══ PASSAGE ══
By Samantha Plesser 

Rasheed Ogunlara said once, “How you look at it is pretty much how you'll see it.” There’s a new trend in counter-terrorism that advocates deradicalization. It seeks to “re-educate” violent jihadists so that they, in time, can resume a productive and useful role in society. 

Originally lauded for presenting a new and humane way to combat terrorism through reintroducing lost youth back into society, questions have now arisen as to the effectiveness of these deradicalization camps. There is still much uncertainty over just how effective these facilities are and, more importantly, the degree of transparency of the governments who ran these facilities in releasing information about the successes of their programs.

Even in the 21st century, “re-education camps” are not a new idea. In fact, the term arguably first appeared as a euphemism for mass prison camps operated by the Peoples Republic of China after the Vietnam War to both repress and indoctrinate citizens of China and war criminals to the ways of the Communist Party. These camps were actually labor and death camps and not really designed to “re-educate” those who were trapped inside.
═══
══ INFORMATION PROVIDED ══
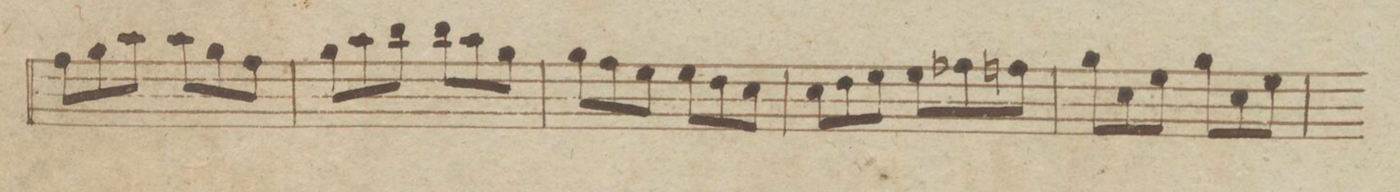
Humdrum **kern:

**kern	**dynam
*I"Fagotto Secondo.	*
*clefF4	*
*k[b-e-]	*
*met(c)	*
*M6/8	*
8A\L	.
8B-\	.
8c\J	.
8c\L	.
8B-\	.
8A\J	.
=67	=67
8B-\L	.
8c\	.
8d\J	.
8d\L	.
8c\	.
8B-\J	.
=68	=68
8B-\L	.
8A\	.
8G\J	.
8G\L	.
8F\	.
8E-\J	.
=69	=69
8E-\L	.
8F\	.
8G\J	.
8G\L	.
8A-X\	.
8An\J	.
=70	=70
8B-\L	.
8E-\	.
8G\J	.
8B-\L	.
8E-\	.
8G\J	.
=71	=71
*-	*-
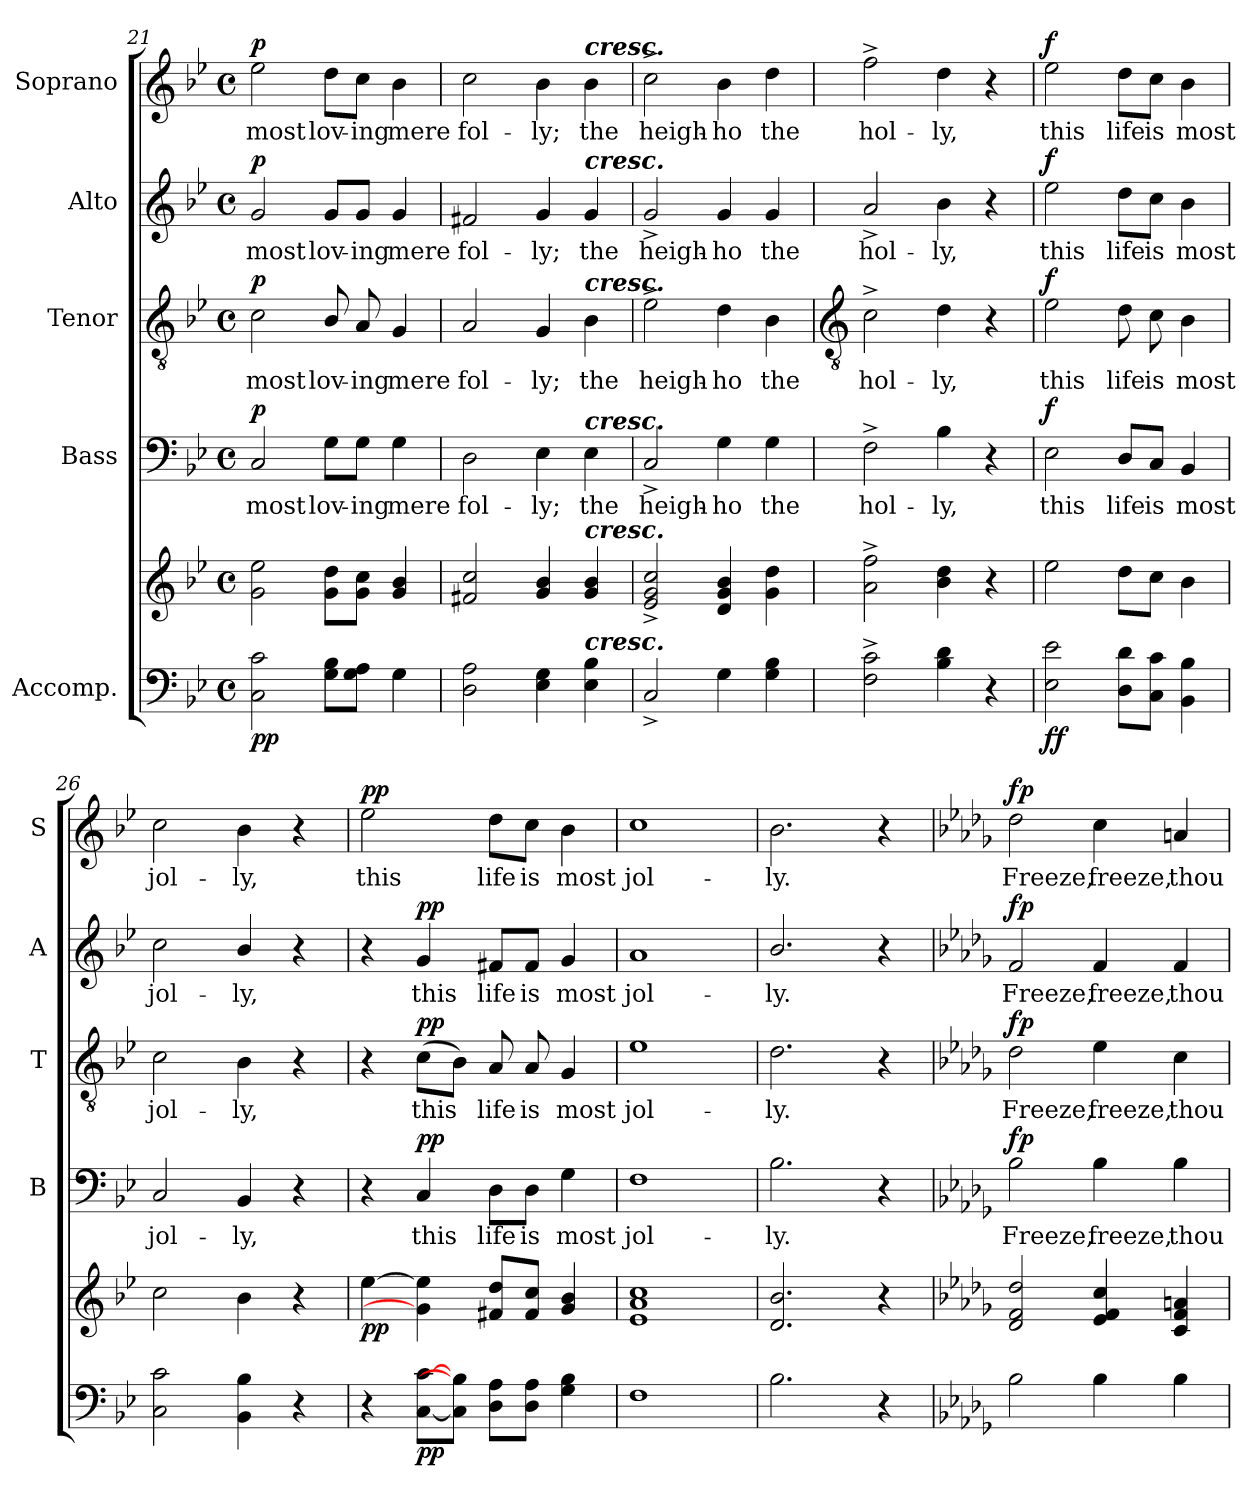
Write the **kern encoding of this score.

**kern	**kern	**dynam	**kern	**text	**dynam	**kern	**text	**dynam	**kern	**text	**dynam	**kern	**text	**dynam
*part5	*part5	*part5	*part4	*part4	*part4	*part3	*part3	*part3	*part2	*part2	*part2	*part1	*part1	*part1
*staff6	*staff5	*staff5/6	*staff4	*staff4	*staff4	*staff3	*staff3	*staff3	*staff2	*staff2	*staff2	*staff1	*staff1	*staff1
*I"Accomp.	*	*	*I"Bass	*	*	*I"Tenor	*	*	*I"Alto	*	*	*I"Soprano	*	*
*	*	*	*I'B	*	*	*I'T	*	*	*I'A	*	*	*I'S	*	*
*clefF4	*clefG2	*	*clefF4	*	*	*clefGv2	*	*	*clefG2	*	*	*clefG2	*	*
*k[b-e-]	*k[b-e-]	*	*k[b-e-]	*	*	*k[b-e-]	*	*	*k[b-e-]	*	*	*k[b-e-]	*	*
*B-:	*B-:	*	*B-:	*	*	*B-:	*	*	*B-:	*	*	*B-:	*	*
*M4/4	*M4/4	*	*M4/4	*	*	*M4/4	*	*	*M4/4	*	*	*M4/4	*	*
*met(c)	*met(c)	*	*met(c)	*	*	*met(c)	*	*	*met(c)	*	*	*met(c)	*	*
=21	=21	=21	=21	=21	=21	=21	=21	=21	=21	=21	=21	=21	=21	=21
!	!	!LO:DY:b=2	!	!LO:LY:b	!	!	!LO:LY:b	!	!	!LO:LY:b	!	!	!LO:LY:b	!
!	!	!LO:DY:n=1:b	!	!	!LO:DY:b	!	!	!LO:DY:b	!	!	!LO:DY:b	!	!	!LO:DY:b
2C 2c	2g 2ee-	p p	2C	most	p	2c	most	p	2g	most	p	2ee-	most	p
!	!	!	!	!LO:LY:b	!	!	!LO:LY:b	!	!	!LO:LY:b	!	!	!LO:LY:b	!
8G 8B-L	8g 8ddL	.	8G\L	lov-	.	8B-/	lov-	.	8g/L	lov-	.	8dd\L	lov-	.
!	!	!	!	!LO:LY:b	!	!	!LO:LY:b	!	!	!LO:LY:b	!	!	!LO:LY:b	!
8G 8AJ	8g 8ccJ	.	8G\J	-ing	.	8A	-ing	.	8g/J	-ing	.	8cc\J	-ing	.
!	!	!	!	!LO:LY:b	!	!	!LO:LY:b	!	!	!LO:LY:b	!	!	!LO:LY:b	!
4G	4g 4b-	.	4G	mere	.	4G	mere	.	4g	mere	.	4b-	mere	.
=22	=22	=22	=22	=22	=22	=22	=22	=22	=22	=22	=22	=22	=22	=22
!	!	!	!	!LO:LY:b	!	!	!LO:LY:b	!	!	!LO:LY:b	!	!	!LO:LY:b	!
2D 2A	2f#X 2cc	.	2D	fol-	.	2A	fol-	.	2f#X	fol-	.	2cc	fol-	.
!	!	!	!	!LO:LY:b	!	!	!LO:LY:b	!	!	!LO:LY:b	!	!	!LO:LY:b	!
4E- 4G	4g 4b-	.	4E-	-ly;	.	4G	-ly;	.	4g	-ly;	.	4b-	-ly;	.
!	!	!	!	!	!	!	!	!	!	!	!	!LO:TX:a:Bi:t=cresc.	!	!
!	!	!	!	!	!	!	!	!	!LO:TX:a:Bi:t=cresc.	!	!	!	!	!
!	!	!	!	!	!	!LO:TX:a:Bi:t=cresc.	!	!	!	!	!	!	!	!
!	!	!	!LO:TX:a:Bi:t=cresc.	!	!	!	!	!	!	!	!	!	!	!
!	!LO:TX:a:Bi:t=cresc.	!	!	!	!	!	!	!	!	!	!	!	!	!
!LO:TX:a:Bi:t=cresc.	!	!	!	!	!	!	!	!	!	!	!	!	!	!
!	!	!	!	!LO:LY:b	!	!	!LO:LY:b	!	!	!LO:LY:b	!	!	!LO:LY:b	!
4E- 4B-	4g 4b-	.	4E-	the	.	4B-	the	.	4g	the	.	4b-	the	.
=23	=23	=23	=23	=23	=23	=23	=23	=23	=23	=23	=23	=23	=23	=23
!	!	!	!	!LO:LY:b	!	!	!LO:LY:b	!	!	!LO:LY:b	!	!	!LO:LY:b	!
2C^	2e-^ 2g^ 2cc^	.	2C^	heigh-	.	2e-^	heigh-	.	2g^	heigh-	.	2cc^	heigh-	.
!	!	!	!	!LO:LY:b	!	!	!LO:LY:b	!	!	!LO:LY:b	!	!	!LO:LY:b	!
4G	4d 4g 4b-	.	4G	-ho	.	4d	-ho	.	4g	-ho	.	4b-	-ho	.
!	!	!	!	!LO:LY:b	!	!	!LO:LY:b	!	!	!LO:LY:b	!	!	!LO:LY:b	!
4G 4B-	4g 4dd	.	4G	the	.	4B-	the	.	4g	the	.	4dd	the	.
!!LO:LB:g=z
=24	=24	=24	=24	=24	=24	=24	=24	=24	=24	=24	=24	=24	=24	=24
*	*	*	*	*	*	*clefGv2	*	*	*	*	*	*	*	*
!	!	!	!	!LO:LY:b	!	!	!LO:LY:b	!	!	!LO:LY:b	!	!	!LO:LY:b	!
2F^ 2c^	2a^ 2ff^	.	2F^	hol-	.	2c^	hol-	.	2a^	hol-	.	2ff^	hol-	.
!	!	!	!	!LO:LY:b	!	!	!LO:LY:b	!	!	!LO:LY:b	!	!	!LO:LY:b	!
4B- 4d	4b- 4dd	.	4B-	-ly,	.	4d	-ly,	.	4b-	-ly,	.	4dd	-ly,	.
4r	4r	.	4r	.	.	4r	.	.	4r	.	.	4r	.	.
=25	=25	=25	=25	=25	=25	=25	=25	=25	=25	=25	=25	=25	=25	=25
!	!	!LO:DY:b=2	!	!LO:LY:b	!	!	!LO:LY:b	!	!	!LO:LY:b	!	!	!LO:LY:b	!
!	!	!LO:DY:n=1:b	!	!	!LO:DY:b	!	!	!LO:DY:b	!	!	!LO:DY:b	!	!	!LO:DY:b
2E- 2e-	2ee-	f f	2E-	this	f	2e-	this	f	2ee-	this	f	2ee-	this	f
!	!	!	!	!LO:LY:b	!	!	!LO:LY:b	!	!	!LO:LY:b	!	!	!LO:LY:b	!
8D 8dL	8ddL	.	8D/L	life	.	8d	life	.	8dd\L	life	.	8dd\L	life	.
!	!	!	!	!LO:LY:b	!	!	!LO:LY:b	!	!	!LO:LY:b	!	!	!LO:LY:b	!
8C 8cJ	8ccJ	.	8C/J	is	.	8c	is	.	8cc\J	is	.	8cc\J	is	.
!	!	!	!	!LO:LY:b	!	!	!LO:LY:b	!	!	!LO:LY:b	!	!	!LO:LY:b	!
4BB- 4B-	4b-	.	4BB-	most	.	4B-	most	.	4b-	most	.	4b-	most	.
=26	=26	=26	=26	=26	=26	=26	=26	=26	=26	=26	=26	=26	=26	=26
!	!	!	!	!LO:LY:b	!	!	!LO:LY:b	!	!	!LO:LY:b	!	!	!LO:LY:b	!
2C 2c	2cc	.	2C	jol-	.	2c	jol-	.	2cc	jol-	.	2cc	jol-	.
!	!	!	!	!LO:LY:b	!	!	!LO:LY:b	!	!	!LO:LY:b	!	!	!LO:LY:b	!
4BB- 4B-	4b-	.	4BB-	-ly,	.	4B-	-ly,	.	4b-/	-ly,	.	4b-	-ly,	.
4r	4r	.	4r	.	.	4r	.	.	4r	.	.	4r	.	.
=27	=27	=27	=27	=27	=27	=27	=27	=27	=27	=27	=27	=27	=27	=27
!	!	!LO:DY:b	!	!	!	!	!	!	!	!	!	!	!LO:LY:b	!LO:DY:b
4r	[4ee-	pp	4r	.	.	4r	.	.	4r	.	.	2ee-	this	pp
!	!	!LO:DY:b=2	!	!LO:LY:b	!LO:DY:b	!	!LO:LY:b	!LO:DY:b	!	!LO:LY:b	!LO:DY:b	!	!	!
[8C [8cL	4g] 4ee-]	pp	4C	this	pp	(>8cL	this	pp	4g	this	pp	.	.	.
8C] 8B-]J	.	.	.	.	.	8B-J)	.	.	.	.	.	.	.	.
!	!	!	!	!LO:LY:b	!	!	!LO:LY:b	!	!	!LO:LY:b	!	!	!LO:LY:b	!
8D 8AL	8f#X 8ddL	.	8D\L	life	.	8A	life	.	8f#X/L	life	.	8dd\L	life	.
!	!	!	!	!LO:LY:b	!	!	!LO:LY:b	!	!	!LO:LY:b	!	!	!LO:LY:b	!
8D 8AJ	8f# 8ccJ	.	8D\J	is	.	8A	is	.	8f#/J	is	.	8cc\J	is	.
!	!	!	!	!LO:LY:b	!	!	!LO:LY:b	!	!	!LO:LY:b	!	!	!LO:LY:b	!
4G 4B-	4g 4b-	.	4G	most	.	4G	most	.	4g	most	.	4b-	most	.
=28	=28	=28	=28	=28	=28	=28	=28	=28	=28	=28	=28	=28	=28	=28
!	!	!	!	!LO:LY:b	!	!	!LO:LY:b	!	!	!LO:LY:b	!	!	!LO:LY:b	!
1F	1e- 1a 1cc	.	1F	jol-	.	1e-	jol-	.	1a	jol-	.	1cc	jol-	.
=29	=29	=29	=29	=29	=29	=29	=29	=29	=29	=29	=29	=29	=29	=29
!	!	!	!	!LO:LY:b	!	!	!LO:LY:b	!	!	!LO:LY:b	!	!	!LO:LY:b	!
2.B-	2.d 2.b-	.	2.B-	-ly.	.	2.d	-ly.	.	2.b-/	-ly.	.	2.b-	-ly.	.
4r	4r	.	4r	.	.	4r	.	.	4r	.	.	4r	.	.
=30	=30	=30	=30	=30	=30	=30	=30	=30	=30	=30	=30	=30	=30	=30
*k[b-e-a-d-g-]	*k[b-e-a-d-g-]	*	*k[b-e-a-d-g-]	*	*	*k[b-e-a-d-g-]	*	*	*k[b-e-a-d-g-]	*	*	*k[b-e-a-d-g-]	*	*
*D-:	*D-:	*	*D-:	*	*	*D-:	*	*	*D-:	*	*	*D-:	*	*
!	!	!LO:DY:b=2	!	!LO:LY:b	!	!	!LO:LY:b	!	!	!LO:LY:b	!	!	!LO:LY:b	!
!	!	!LO:DY:n=1:b	!	!	!LO:DY:b	!	!	!LO:DY:b	!	!	!LO:DY:b	!	!	!LO:DY:b
2B-	2d- 2f 2dd-	fp fp	2B-	Freeze,	fp	2d-	Freeze,	fp	2f	Freeze,	fp	2dd-	Freeze,	fp
!	!	!	!	!LO:LY:b	!	!	!LO:LY:b	!	!	!LO:LY:b	!	!	!LO:LY:b	!
4B-	4e- 4f 4cc	.	4B-	freeze,	.	4e-	freeze,	.	4f	freeze,	.	4cc	freeze,	.
!	!	!	!	!LO:LY:b	!	!	!LO:LY:b	!	!	!LO:LY:b	!	!	!LO:LY:b	!
4B-	4c 4f 4an	.	4B-	thou	.	4c	thou	.	4f	thou	.	4an	thou	.
=	=	=	=	=	=	=	=	=	=	=	=	=	=	=
*-	*-	*-	*-	*-	*-	*-	*-	*-	*-	*-	*-	*-	*-	*-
═══
▶ WHAT YOU NEED TO DO
• A. In the passage on deradicalization, replace "deradicalization camps" with "rehabilitation centers" and reproduce the text starting at "Originally lauded for" and ending at "of their programs.".
• B. According to the passage on deradicalization, what were the "re-education camps" operated by the Peoples Republic of China actually?
• C. Translate this sentence from the passage on deradicalization into French: "There’s a new trend in counter-terrorism that advocates deradicalization."

▶ RESULTS BY TASK
• A.
Originally lauded for presenting a new and humane way to combat terrorism through reintroducing lost youth back into society, questions have now arisen as to the effectiveness of these rehabilitation centers. There is still much uncertainty over just how effective these facilities are and, more importantly, the degree of transparency of the governments who ran these facilities in releasing information about the successes of their programs.

• B. They were labor and death camps.

• C. Il existe une nouvelle tendance dans la lutte antiterroriste qui prône la déradicalisation.